::: Text provided :::
# Cassell Interview About the Trade



## sheefo13 (Jul 13, 2002)

Cassell had an interview with the Star Tribune I believe and he has some quotes in there. He simply is bashing both sides.
Sam Cassell is refusing to take a physical for the Clippers and wants a contract extension. He also has other things to say. I will bold things that I felt were interesting.

LINK 



> Former Timberwolves point guard Sam Cassell, traded last week to the Los Angeles Clippers, envisions a great season for himself in 2005-06 and a really, really long one for his former team.
> 
> *"They're going to be at the bottom again," said Cassell*, predicting in a telephone interview Wednesday that the lowly Clippers -- who haven't reached the playoffs since 1997 or won a postseason game since 1994 -- will pass the Wolves in the Western Conference standings.
> 
> ...



Apparantly he has no idea of his age and his health. He thinks way too much of himself. Sorry Clipper fans but this is what we were trying to worn you about.

Thoughts?


----------



## sheefo13 (Jul 13, 2002)

Cassell holding out of the physical so he can get a 2 year extension is going to get him fined. And if the Clipps want, they can cancel the trade and it is off.


----------



## Timmons (May 25, 2005)

Cool article. Nice quotes from ole Sammy boy.

He's pretty bitter right now, but he's going to a better team. The Clippers don't have a player the likes of Garnett, but they do have a better squad imo. 

Neither team is really built for anything except for a first round exit. 

Cassell has every right to gripe about the trade, he was involved! He's right Jaric is not Cassell except both are often injured, espeically in Sam's case nowadays.


----------



## DaFranchise (Jun 29, 2005)

Sam already wanting a contract extension?I should have figured that would happen. I wouldnt be surprised if the CLips cancel the trade. Word in LA is that Sam and Coach D are supposedly setting up a meeting. We should know a lot more after that meeting.


----------



## sheefo13 (Jul 13, 2002)

I had called it last night over in the Clipps forum. The guy has a terrible attitude. What can we say?


----------



## casebeck22 (Jul 20, 2005)

Six years-fourty million is not enough for this guy? Sorry but he's not worth much more than that. I think you guys are better off without him. Talk to you later.


----------



## KokoTheMonkey (Aug 4, 2003)

"He made me an All-Star; I made him an MVP." - Sam talking about Garnett

:laugh:


----------



## DaFranchise (Jun 29, 2005)
:::
#### Task 1
Rewrite the part of the forum thread starting with "Neither team is" and going on through "after that meeting.", putting "sit-down" in place of "meeting".
#### Task 2
Copy out the catalog entries unchanged, starting with the line with "collector number: 7006" and going on through the line with "genus: Nepeta", both lines included.
::: Material provided :::
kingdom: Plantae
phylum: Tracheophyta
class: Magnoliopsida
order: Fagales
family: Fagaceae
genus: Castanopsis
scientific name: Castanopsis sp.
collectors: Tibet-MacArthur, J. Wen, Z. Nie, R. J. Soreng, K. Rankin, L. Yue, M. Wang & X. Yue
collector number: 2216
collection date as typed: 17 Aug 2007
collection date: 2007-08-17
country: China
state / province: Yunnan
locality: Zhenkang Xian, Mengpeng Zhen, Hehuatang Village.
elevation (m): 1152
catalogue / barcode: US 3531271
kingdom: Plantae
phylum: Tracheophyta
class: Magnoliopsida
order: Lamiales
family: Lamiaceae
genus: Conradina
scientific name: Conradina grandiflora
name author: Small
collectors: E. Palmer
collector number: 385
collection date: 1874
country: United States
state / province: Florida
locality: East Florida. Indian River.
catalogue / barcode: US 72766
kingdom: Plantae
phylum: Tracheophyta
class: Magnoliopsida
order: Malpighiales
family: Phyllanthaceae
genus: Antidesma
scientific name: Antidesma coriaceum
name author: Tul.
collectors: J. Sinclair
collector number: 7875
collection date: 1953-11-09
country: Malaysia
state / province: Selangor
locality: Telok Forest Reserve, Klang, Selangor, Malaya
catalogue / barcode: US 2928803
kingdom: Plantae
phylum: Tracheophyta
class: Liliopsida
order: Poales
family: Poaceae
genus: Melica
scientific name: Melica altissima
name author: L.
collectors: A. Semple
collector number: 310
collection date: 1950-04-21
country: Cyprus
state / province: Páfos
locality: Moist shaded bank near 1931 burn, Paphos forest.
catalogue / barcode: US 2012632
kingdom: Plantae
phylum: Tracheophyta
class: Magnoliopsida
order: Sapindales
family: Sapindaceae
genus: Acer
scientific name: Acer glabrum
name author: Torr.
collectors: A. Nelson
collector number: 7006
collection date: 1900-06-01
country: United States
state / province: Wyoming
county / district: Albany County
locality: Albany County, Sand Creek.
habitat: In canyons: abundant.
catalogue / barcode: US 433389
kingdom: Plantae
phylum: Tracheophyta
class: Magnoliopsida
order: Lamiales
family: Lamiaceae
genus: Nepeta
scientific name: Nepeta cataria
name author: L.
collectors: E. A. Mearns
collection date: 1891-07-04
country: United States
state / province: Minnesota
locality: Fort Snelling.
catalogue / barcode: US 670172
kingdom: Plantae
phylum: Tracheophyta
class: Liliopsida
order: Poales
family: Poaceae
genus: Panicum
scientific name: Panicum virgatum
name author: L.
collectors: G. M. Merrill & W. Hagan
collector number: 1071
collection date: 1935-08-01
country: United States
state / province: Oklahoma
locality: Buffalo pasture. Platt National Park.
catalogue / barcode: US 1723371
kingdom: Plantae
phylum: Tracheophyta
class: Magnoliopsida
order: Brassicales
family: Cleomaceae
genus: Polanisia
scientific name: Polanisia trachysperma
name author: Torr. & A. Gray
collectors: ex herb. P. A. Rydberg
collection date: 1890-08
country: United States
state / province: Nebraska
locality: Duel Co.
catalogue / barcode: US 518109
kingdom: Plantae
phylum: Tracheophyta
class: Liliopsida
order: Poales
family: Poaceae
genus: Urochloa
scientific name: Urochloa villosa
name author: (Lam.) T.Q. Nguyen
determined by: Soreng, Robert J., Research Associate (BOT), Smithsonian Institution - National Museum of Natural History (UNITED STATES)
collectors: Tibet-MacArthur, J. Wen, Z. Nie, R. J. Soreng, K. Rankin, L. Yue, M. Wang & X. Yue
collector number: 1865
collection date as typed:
:::
#### Exercise response 1
Neither team is really built for anything except for a first round exit. 

Cassell has every right to gripe about the trade, he was involved! He's right Jaric is not Cassell except both are often injured, espeically in Sam's case nowadays.


----------



## DaFranchise (Jun 29, 2005)

Sam already wanting a contract extension?I should have figured that would happen. I wouldnt be surprised if the CLips cancel the trade. Word in LA is that Sam and Coach D are supposedly setting up a sit-down. We should know a lot more after that sit-down.

#### Exercise response 2
collector number: 7006
collection date: 1900-06-01
country: United States
state / province: Wyoming
county / district: Albany County
locality: Albany County, Sand Creek.
habitat: In canyons: abundant.
catalogue / barcode: US 433389
kingdom: Plantae
phylum: Tracheophyta
class: Magnoliopsida
order: Lamiales
family: Lamiaceae
genus: Nepeta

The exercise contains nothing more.